There's a reason for the deja vu-ness here. The White House is virtually crawling with hold-over scum from the Nixon Administration. Here's a few links of key Administration figures to Nixon's cancerous abuse of power:

Dick Cheney:
Dick Cheney's political career began under the Nixon administration in 1969. He served in a number of positions, such as: Cost of Living Council, at the United States Office of Economic Opportunity (as a special assistant to Donald Rumsfeld beginning in the spring of 1969), and within the White House.

Donald Rumsfeld:
Assistant and Director of the Office of Economic Opportunity in the Cabinet of President Richard M. Nixon, 1969-1970; Counsellor to President Richard M. Nixon, 1970-1973; Director of the Cost of Living Council, 1971-1973; Ambassador and Permanent Representative to the North Atlantic Treaty Organization, 1973-1974

Paul Wolfowitz :
In 1972 U.S. President Richard Nixon under pressure from U.S. Senator Henry M. Jackson, who was unhappy with the SALT I strategic arms limitations talks and the policy of détente, dismissed the head of the U.S. Arms Control and Disarmament Agency (ACDA) and replaced him with Fred Ikle. Ikle brought in a completely new team including Wolfowitz, who had been recommended by his old tutor Albert Wohlstetter. Wolfowitz once again set to work writing and distributing research papers and drafting testimony, as he had previously done at the Committee to Maintain A Prudent Defence Policy. He also traveled with Ikle to strategic arms limitations talks in Paris and other European cities. His greatest success was in dissuading South Korea from reprocessing plutonium that could be diverted into a clandestine weapons program, a situation that would re-occur north of the border during the George W. Bush administration.

So, Ilke was hired by Nixon, who hand-picked Wolfowitz (who, incidentally, hand-picked his student, I. Lewis "Scooter" Libby).

Stephen Hadley (National Security Advisor):
Hadley worked as an analyst for the comptroller of the defense department from 1972 to 1974, when Richard Nixon was in office, and as a member of the National Security Council staff under President Gerald Ford from 1974 to 1977.

As a bonus, Mr. Hadley also:
served as counsel to the special review board established by President Ronald Reagan to look into US arms sales to Iran.

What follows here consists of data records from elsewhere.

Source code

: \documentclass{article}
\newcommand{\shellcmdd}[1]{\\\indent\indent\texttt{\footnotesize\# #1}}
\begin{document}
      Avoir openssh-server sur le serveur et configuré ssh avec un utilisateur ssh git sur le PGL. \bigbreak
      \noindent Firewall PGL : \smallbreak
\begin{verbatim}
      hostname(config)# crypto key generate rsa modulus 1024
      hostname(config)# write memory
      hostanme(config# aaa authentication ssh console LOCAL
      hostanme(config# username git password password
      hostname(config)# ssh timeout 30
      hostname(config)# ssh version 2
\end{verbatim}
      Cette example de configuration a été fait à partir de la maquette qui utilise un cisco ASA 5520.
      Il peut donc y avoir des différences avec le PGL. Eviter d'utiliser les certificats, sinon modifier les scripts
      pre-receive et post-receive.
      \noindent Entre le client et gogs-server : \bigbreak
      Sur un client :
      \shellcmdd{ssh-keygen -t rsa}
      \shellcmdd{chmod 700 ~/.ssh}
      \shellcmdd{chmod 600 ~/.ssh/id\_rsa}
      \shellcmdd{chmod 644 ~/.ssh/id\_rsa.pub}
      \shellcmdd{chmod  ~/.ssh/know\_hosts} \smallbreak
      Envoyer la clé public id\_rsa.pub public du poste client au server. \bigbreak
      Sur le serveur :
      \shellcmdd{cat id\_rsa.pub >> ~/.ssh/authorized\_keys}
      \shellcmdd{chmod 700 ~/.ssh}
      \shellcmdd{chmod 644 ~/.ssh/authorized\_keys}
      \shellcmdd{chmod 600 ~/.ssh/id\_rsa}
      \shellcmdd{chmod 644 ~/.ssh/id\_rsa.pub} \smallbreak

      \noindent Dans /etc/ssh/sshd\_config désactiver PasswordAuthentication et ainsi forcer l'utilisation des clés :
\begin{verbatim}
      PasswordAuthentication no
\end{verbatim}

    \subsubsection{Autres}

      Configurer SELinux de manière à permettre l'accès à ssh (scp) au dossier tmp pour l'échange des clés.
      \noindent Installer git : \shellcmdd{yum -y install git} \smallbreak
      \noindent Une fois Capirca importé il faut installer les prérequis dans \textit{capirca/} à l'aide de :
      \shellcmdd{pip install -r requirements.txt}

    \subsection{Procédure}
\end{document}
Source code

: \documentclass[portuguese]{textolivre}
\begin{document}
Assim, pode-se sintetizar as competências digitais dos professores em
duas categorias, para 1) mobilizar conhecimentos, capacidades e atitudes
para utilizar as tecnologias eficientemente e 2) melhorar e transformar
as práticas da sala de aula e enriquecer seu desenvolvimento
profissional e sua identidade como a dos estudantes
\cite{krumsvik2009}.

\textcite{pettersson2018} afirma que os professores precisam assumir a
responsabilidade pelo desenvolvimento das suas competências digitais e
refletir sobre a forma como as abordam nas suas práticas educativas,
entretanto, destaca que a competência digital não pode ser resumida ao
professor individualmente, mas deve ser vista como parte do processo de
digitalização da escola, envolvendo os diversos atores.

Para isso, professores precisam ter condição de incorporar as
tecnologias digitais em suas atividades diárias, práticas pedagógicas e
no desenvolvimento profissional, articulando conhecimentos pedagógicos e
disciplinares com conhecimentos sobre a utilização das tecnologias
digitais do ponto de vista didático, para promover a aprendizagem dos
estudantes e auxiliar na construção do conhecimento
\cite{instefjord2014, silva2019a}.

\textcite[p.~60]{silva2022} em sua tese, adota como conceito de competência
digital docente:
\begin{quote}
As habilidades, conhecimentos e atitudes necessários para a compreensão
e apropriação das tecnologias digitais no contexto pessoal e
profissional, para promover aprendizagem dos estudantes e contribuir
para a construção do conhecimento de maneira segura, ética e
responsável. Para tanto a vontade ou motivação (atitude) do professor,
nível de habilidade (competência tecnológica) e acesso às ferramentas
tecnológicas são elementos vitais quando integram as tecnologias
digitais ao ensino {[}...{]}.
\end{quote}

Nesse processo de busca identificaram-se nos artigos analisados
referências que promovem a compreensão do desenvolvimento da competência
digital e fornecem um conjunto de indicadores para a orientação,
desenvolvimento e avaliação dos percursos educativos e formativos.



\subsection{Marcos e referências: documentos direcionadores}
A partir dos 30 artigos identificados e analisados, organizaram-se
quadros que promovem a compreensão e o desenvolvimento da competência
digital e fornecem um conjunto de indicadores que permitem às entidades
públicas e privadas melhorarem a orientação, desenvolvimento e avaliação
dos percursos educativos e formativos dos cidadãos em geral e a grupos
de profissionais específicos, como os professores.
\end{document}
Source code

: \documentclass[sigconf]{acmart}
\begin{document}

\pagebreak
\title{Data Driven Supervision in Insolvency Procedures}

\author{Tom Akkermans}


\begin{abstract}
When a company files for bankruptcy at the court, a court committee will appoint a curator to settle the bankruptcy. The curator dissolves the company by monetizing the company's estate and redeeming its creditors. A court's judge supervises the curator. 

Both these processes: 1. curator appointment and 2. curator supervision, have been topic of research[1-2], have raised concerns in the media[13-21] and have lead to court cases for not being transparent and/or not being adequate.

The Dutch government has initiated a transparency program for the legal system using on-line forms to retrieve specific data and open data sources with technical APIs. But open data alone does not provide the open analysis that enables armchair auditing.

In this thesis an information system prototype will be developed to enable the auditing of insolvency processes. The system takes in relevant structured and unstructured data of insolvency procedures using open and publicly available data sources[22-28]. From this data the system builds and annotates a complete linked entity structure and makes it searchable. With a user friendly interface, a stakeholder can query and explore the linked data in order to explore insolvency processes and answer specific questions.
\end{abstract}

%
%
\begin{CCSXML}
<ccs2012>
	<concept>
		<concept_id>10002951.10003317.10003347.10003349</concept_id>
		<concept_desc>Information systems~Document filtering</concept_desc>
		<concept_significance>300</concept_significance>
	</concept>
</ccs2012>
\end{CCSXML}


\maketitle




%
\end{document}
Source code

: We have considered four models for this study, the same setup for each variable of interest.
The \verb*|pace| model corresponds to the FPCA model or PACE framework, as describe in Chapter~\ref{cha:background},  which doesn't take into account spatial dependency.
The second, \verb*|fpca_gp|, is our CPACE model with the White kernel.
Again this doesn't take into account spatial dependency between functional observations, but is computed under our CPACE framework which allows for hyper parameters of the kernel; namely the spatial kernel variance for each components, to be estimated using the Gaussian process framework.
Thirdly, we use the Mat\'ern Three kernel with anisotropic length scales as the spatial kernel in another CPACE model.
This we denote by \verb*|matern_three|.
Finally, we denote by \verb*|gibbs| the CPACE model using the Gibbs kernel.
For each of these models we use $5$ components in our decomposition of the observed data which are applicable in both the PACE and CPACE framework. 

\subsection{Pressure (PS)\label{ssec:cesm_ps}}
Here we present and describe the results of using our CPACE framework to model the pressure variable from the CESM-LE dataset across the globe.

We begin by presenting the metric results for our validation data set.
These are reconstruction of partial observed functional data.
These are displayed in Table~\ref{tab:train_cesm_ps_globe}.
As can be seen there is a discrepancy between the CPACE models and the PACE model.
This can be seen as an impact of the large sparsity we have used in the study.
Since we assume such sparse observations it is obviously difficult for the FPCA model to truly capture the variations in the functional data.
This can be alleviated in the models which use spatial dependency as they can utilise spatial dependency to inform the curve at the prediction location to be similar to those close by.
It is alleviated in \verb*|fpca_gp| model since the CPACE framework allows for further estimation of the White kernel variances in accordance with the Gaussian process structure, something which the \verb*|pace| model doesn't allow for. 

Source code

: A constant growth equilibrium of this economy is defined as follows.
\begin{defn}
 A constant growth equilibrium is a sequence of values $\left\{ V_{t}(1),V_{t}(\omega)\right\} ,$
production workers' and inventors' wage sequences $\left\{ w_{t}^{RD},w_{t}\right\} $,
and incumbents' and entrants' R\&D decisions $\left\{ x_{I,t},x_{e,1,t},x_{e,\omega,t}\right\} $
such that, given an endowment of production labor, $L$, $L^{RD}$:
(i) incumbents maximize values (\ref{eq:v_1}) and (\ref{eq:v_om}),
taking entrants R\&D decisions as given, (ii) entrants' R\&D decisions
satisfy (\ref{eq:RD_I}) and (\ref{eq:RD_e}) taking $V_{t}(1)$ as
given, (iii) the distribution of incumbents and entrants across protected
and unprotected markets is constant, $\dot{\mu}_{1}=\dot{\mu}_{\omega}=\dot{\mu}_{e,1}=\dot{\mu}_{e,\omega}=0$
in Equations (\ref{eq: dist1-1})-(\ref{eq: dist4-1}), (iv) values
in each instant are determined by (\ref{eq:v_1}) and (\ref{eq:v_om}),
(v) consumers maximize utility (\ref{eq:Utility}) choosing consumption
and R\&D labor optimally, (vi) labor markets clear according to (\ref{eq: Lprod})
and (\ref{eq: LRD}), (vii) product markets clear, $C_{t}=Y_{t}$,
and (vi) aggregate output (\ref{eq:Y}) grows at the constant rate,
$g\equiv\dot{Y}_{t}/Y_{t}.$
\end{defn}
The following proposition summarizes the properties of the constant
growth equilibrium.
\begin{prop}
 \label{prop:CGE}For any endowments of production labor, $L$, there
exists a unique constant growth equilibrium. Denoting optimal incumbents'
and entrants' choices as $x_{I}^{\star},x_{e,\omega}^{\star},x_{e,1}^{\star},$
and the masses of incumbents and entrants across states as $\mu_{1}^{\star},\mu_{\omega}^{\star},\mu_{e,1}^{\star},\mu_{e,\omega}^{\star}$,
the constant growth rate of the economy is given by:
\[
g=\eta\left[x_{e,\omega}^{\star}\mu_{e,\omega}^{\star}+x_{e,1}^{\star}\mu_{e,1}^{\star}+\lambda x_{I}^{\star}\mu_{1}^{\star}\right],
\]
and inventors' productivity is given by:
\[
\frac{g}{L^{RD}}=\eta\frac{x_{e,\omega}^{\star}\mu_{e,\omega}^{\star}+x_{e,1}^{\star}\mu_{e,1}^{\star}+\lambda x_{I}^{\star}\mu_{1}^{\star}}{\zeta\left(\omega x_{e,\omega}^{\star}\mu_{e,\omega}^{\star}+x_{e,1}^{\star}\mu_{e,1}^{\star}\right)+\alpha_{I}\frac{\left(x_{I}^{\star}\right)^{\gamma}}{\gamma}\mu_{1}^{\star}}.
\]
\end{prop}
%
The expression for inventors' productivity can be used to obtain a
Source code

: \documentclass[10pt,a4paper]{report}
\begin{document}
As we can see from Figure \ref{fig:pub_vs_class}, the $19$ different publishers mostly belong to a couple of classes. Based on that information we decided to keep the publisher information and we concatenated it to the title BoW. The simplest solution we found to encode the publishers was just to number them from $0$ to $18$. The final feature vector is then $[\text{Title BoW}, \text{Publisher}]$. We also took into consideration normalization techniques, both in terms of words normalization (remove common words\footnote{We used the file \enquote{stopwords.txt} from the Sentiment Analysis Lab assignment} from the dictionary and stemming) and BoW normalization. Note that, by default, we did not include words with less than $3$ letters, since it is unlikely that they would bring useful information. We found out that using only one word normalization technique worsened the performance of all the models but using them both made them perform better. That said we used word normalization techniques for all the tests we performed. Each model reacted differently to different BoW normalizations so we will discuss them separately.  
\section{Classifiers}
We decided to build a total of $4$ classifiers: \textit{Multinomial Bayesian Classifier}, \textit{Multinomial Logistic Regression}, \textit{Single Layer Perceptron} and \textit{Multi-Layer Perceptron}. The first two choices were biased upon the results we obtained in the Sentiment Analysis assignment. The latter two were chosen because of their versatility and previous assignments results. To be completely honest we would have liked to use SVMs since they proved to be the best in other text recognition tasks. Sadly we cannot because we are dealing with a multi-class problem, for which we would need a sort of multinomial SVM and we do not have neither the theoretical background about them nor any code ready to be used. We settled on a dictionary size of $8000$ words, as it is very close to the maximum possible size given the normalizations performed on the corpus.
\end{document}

John Snow, the Secretary of the Treasury, also started out as an attorney in the Nixon White House - though you'll find sparse reference to it.

Andrew Card comes to the Bush Administration through Poppy's Administration, where he served as Secretary of Transportation. Prior to that, he was an "assistant to the President" and Deputy Chief of Staff for Poppy.

Poppy, of course, was so far up Nixon's butt he could tell you what Tricky Dick had for breakfast. He served as US Ambassador the UN and RNC Chair during Nixon's reign.

Of course, being hired by Nixon doesn't mean they were in on everything Nixon did. However, Nixon was notorious for wanting to fill his house with people who were loyal - or at least shared his philosophy. When your philosophy is "The President cannot, by definition, break the law," that's a dangerous house.